## Exercise aim
Transcribe the records below word for word, leaving every picture out.

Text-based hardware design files
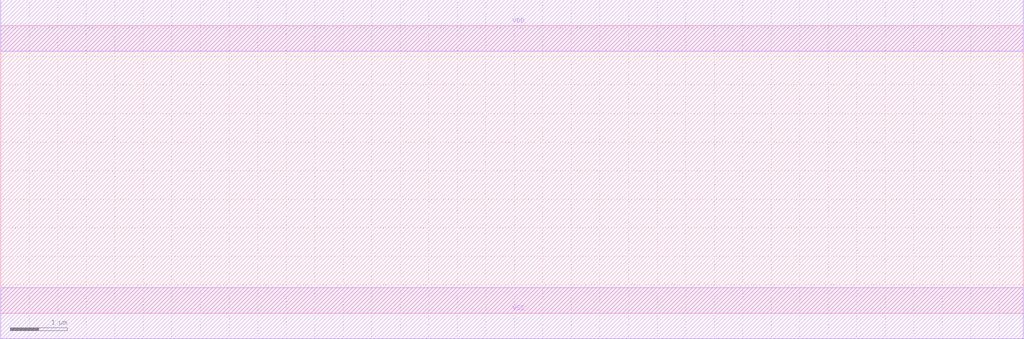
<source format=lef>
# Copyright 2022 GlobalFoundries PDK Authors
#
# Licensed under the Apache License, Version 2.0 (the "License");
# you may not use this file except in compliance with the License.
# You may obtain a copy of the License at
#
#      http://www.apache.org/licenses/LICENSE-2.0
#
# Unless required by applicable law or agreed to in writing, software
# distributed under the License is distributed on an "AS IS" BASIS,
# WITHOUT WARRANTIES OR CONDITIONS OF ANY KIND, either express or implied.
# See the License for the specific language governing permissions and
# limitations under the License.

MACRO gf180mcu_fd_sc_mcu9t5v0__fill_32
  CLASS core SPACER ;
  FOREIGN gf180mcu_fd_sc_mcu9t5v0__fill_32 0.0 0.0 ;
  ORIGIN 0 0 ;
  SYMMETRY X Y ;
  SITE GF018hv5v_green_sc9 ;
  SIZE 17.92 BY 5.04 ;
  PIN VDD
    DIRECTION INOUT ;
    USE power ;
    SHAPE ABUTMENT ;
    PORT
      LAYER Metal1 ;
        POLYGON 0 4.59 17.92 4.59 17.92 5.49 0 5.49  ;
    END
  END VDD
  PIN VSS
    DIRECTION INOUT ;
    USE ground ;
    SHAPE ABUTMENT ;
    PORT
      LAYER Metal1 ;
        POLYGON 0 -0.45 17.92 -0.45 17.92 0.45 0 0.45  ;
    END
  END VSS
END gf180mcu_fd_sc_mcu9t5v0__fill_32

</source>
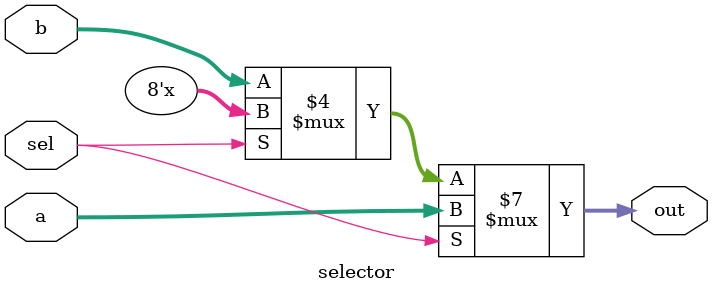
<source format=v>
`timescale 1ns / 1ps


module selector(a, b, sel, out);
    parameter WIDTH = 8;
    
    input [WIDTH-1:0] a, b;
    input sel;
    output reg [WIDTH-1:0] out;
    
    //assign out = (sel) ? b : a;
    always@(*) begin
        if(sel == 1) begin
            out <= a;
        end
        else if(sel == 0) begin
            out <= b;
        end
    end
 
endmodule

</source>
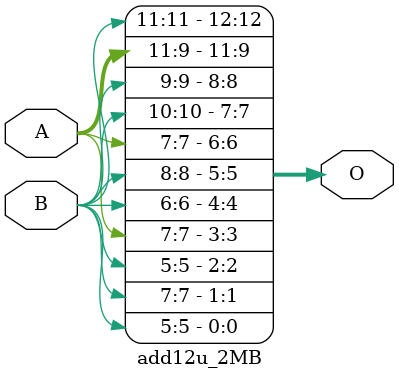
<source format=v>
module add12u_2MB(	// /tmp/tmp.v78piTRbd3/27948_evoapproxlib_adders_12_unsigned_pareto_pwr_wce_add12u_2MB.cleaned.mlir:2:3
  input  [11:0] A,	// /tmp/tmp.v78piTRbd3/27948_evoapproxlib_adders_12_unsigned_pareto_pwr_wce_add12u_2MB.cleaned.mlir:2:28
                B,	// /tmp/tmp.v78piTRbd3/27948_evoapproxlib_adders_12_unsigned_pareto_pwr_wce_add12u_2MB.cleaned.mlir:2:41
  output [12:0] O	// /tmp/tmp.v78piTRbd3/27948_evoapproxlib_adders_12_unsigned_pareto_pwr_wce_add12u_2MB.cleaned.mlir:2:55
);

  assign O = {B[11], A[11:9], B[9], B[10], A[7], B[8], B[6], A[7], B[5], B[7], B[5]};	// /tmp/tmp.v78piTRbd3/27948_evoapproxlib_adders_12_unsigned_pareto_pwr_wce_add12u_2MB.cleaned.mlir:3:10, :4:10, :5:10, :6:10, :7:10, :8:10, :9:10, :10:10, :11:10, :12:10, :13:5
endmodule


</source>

## Response area
<source format=lef>
# Copyright 2022 GlobalFoundries PDK Authors
#
# Licensed under the Apache License, Version 2.0 (the "License");
# you may not use this file except in compliance with the License.
# You may obtain a copy of the License at
#
#      http://www.apache.org/licenses/LICENSE-2.0
#
# Unless required by applicable law or agreed to in writing, software
# distributed under the License is distributed on an "AS IS" BASIS,
# WITHOUT WARRANTIES OR CONDITIONS OF ANY KIND, either express or implied.
# See the License for the specific language governing permissions and
# limitations under the License.

MACRO gf180mcu_fd_sc_mcu9t5v0__fill_32
  CLASS core SPACER ;
  FOREIGN gf180mcu_fd_sc_mcu9t5v0__fill_32 0.0 0.0 ;
  ORIGIN 0 0 ;
  SYMMETRY X Y ;
  SITE GF018hv5v_green_sc9 ;
  SIZE 17.92 BY 5.04 ;
  PIN VDD
    DIRECTION INOUT ;
    USE power ;
    SHAPE ABUTMENT ;
    PORT
      LAYER Metal1 ;
        POLYGON 0 4.59 17.92 4.59 17.92 5.49 0 5.49  ;
    END
  END VDD
  PIN VSS
    DIRECTION INOUT ;
    USE ground ;
    SHAPE ABUTMENT ;
    PORT
      LAYER Metal1 ;
        POLYGON 0 -0.45 17.92 -0.45 17.92 0.45 0 0.45  ;
    END
  END VSS
END gf180mcu_fd_sc_mcu9t5v0__fill_32

</source>
<source format=v>
`timescale 1ns / 1ps


module selector(a, b, sel, out);
    parameter WIDTH = 8;
    
    input [WIDTH-1:0] a, b;
    input sel;
    output reg [WIDTH-1:0] out;
    
    //assign out = (sel) ? b : a;
    always@(*) begin
        if(sel == 1) begin
            out <= a;
        end
        else if(sel == 0) begin
            out <= b;
        end
    end
 
endmodule

</source>
<source format=v>
module add12u_2MB(	// /tmp/tmp.v78piTRbd3/27948_evoapproxlib_adders_12_unsigned_pareto_pwr_wce_add12u_2MB.cleaned.mlir:2:3
  input  [11:0] A,	// /tmp/tmp.v78piTRbd3/27948_evoapproxlib_adders_12_unsigned_pareto_pwr_wce_add12u_2MB.cleaned.mlir:2:28
                B,	// /tmp/tmp.v78piTRbd3/27948_evoapproxlib_adders_12_unsigned_pareto_pwr_wce_add12u_2MB.cleaned.mlir:2:41
  output [12:0] O	// /tmp/tmp.v78piTRbd3/27948_evoapproxlib_adders_12_unsigned_pareto_pwr_wce_add12u_2MB.cleaned.mlir:2:55
);

  assign O = {B[11], A[11:9], B[9], B[10], A[7], B[8], B[6], A[7], B[5], B[7], B[5]};	// /tmp/tmp.v78piTRbd3/27948_evoapproxlib_adders_12_unsigned_pareto_pwr_wce_add12u_2MB.cleaned.mlir:3:10, :4:10, :5:10, :6:10, :7:10, :8:10, :9:10, :10:10, :11:10, :12:10, :13:5
endmodule


</source>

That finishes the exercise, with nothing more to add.